» Your instructions:
Check each line of the entries. Copy the ones that contain the string "рекламы".

» The input:

- Opening Delimiter -

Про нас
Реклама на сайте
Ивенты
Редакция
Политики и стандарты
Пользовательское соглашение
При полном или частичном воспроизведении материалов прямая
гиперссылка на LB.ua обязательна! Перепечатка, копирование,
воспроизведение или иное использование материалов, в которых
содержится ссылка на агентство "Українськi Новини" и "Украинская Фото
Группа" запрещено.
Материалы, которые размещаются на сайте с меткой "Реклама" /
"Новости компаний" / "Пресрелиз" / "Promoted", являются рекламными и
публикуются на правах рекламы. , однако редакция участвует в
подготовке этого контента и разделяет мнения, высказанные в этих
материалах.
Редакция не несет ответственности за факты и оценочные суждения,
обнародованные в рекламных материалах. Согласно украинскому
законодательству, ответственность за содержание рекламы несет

- Closing Delimiter -
- Opening Delimiter -

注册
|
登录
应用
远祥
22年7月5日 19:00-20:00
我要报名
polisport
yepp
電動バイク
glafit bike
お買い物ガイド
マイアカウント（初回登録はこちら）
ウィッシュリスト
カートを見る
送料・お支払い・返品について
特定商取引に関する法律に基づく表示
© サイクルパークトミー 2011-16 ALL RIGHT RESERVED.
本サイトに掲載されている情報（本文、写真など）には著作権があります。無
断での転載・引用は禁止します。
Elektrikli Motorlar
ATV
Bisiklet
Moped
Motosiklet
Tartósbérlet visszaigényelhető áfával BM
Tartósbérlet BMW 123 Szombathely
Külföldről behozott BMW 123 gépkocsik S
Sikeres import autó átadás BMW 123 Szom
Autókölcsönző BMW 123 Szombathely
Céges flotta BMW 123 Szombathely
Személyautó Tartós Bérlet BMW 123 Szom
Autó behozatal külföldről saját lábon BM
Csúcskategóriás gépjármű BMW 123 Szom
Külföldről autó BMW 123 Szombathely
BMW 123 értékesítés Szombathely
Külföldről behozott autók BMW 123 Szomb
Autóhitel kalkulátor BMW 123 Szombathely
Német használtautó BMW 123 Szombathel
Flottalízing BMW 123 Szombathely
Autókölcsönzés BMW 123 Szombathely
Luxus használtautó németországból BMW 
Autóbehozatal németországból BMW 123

- Closing Delimiter -
- Opening Delimiter -

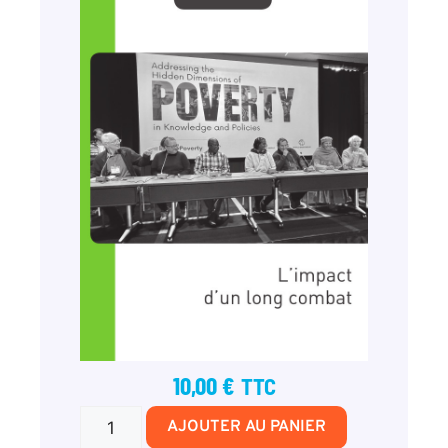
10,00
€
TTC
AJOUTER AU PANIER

- Closing Delimiter -

» Solution to this problem:
публикуются на правах рекламы. , однако редакция участвует в
законодательству, ответственность за содержание рекламы несет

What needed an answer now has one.